(Job item)
Using the records below, count the lines with "through" in them. Give the number only.
◆ ◆ ◆
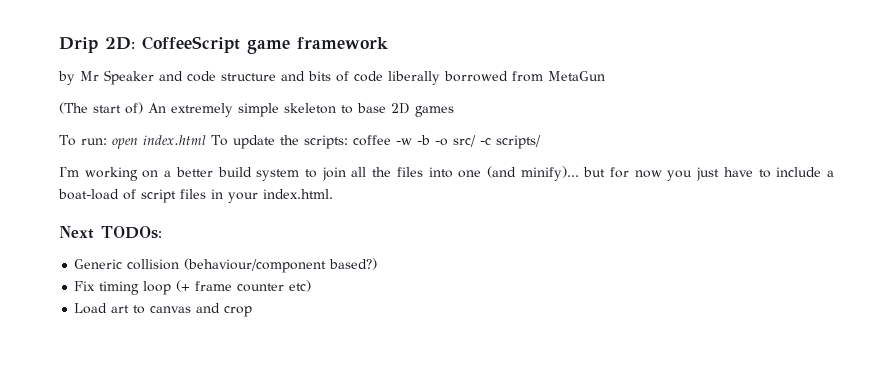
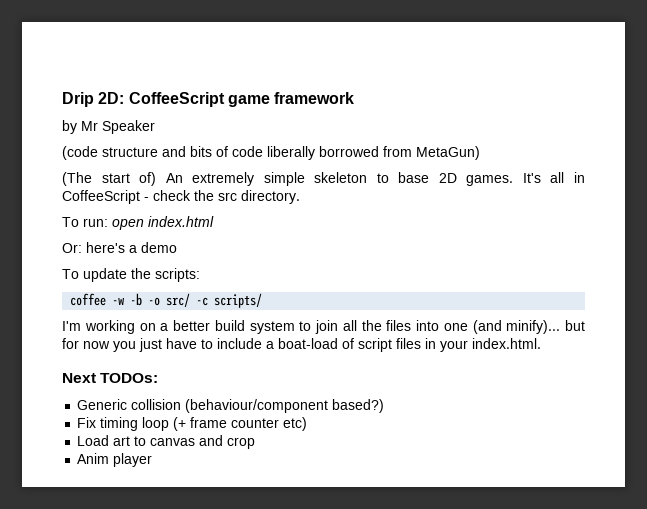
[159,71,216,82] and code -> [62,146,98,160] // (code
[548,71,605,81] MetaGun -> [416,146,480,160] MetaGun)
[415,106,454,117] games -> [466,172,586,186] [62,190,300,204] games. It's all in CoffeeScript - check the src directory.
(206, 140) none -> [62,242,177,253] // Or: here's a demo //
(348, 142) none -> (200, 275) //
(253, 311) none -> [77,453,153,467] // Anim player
◆ ◆ ◆
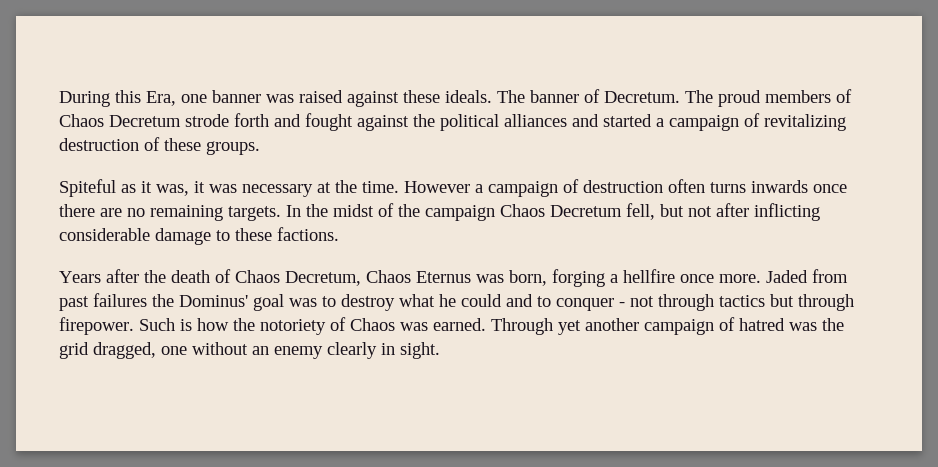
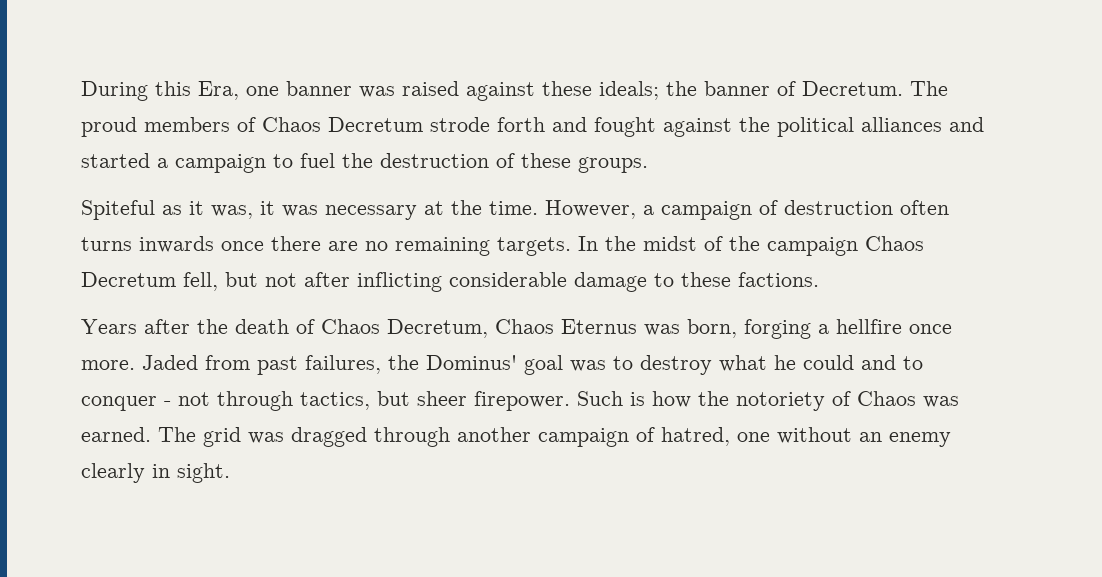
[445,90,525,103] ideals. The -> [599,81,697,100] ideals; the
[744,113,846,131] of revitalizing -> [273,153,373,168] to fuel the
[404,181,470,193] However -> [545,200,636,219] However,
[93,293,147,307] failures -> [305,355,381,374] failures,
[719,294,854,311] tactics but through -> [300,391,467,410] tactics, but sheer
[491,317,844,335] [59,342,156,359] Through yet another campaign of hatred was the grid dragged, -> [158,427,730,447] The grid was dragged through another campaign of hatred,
◆ ◆ ◆
(Output)
2